* _What is needed_
Make a verbatim copy of the entries below; pictures stay out.

* _Records supplied_
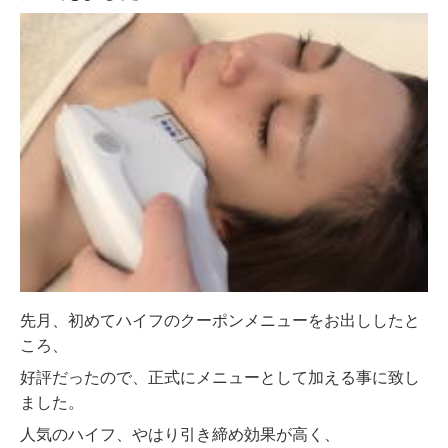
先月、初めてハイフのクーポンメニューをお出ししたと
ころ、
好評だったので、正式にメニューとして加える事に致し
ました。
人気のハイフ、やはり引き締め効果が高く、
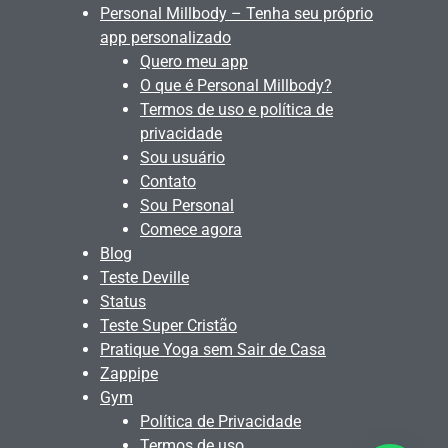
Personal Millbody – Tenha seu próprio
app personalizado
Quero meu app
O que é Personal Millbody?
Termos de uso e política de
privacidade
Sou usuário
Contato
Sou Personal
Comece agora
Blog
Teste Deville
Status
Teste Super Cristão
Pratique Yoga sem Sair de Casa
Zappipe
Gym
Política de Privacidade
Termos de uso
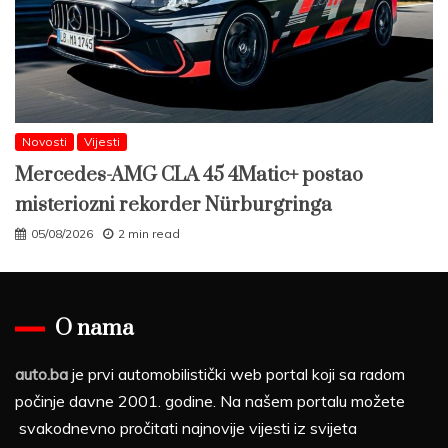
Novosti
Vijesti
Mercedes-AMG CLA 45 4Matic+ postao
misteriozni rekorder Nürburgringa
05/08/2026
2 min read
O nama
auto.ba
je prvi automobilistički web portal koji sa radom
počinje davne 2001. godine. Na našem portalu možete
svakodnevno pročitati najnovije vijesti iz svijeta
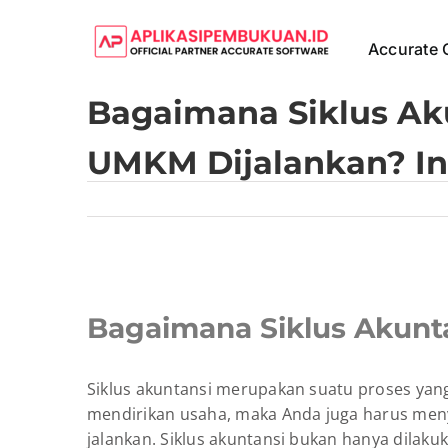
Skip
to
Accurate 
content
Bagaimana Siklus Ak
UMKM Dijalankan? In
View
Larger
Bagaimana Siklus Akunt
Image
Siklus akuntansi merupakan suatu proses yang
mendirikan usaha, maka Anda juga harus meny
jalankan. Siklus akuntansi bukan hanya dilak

* _Answer_
先月、初めてハイフのクーポンメニューをお出ししたと
ころ、
好評だったので、正式にメニューとして加える事に致し
ました。
人気のハイフ、やはり引き締め効果が高く、
Personal Millbody – Tenha seu próprio
app personalizado
Quero meu app
O que é Personal Millbody?
Termos de uso e política de
privacidade
Sou usuário
Contato
Sou Personal
Comece agora
Blog
Teste Deville
Status
Teste Super Cristão
Pratique Yoga sem Sair de Casa
Zappipe
Gym
Política de Privacidade
Termos de uso
Novosti
Vijesti
Mercedes-AMG CLA 45 4Matic+ postao
misteriozni rekorder Nürburgringa
05/08/2026
2 min read
O nama
auto.ba
je prvi automobilistički web portal koji sa radom
počinje davne 2001. godine. Na našem portalu možete
svakodnevno pročitati najnovije vijesti iz svijeta
Skip
to
Accurate 
content
Bagaimana Siklus Ak
UMKM Dijalankan? In
View
Larger
Bagaimana Siklus Akunt
Image
Siklus akuntansi merupakan suatu proses yang
mendirikan usaha, maka Anda juga harus meny
jalankan. Siklus akuntansi bukan hanya dilak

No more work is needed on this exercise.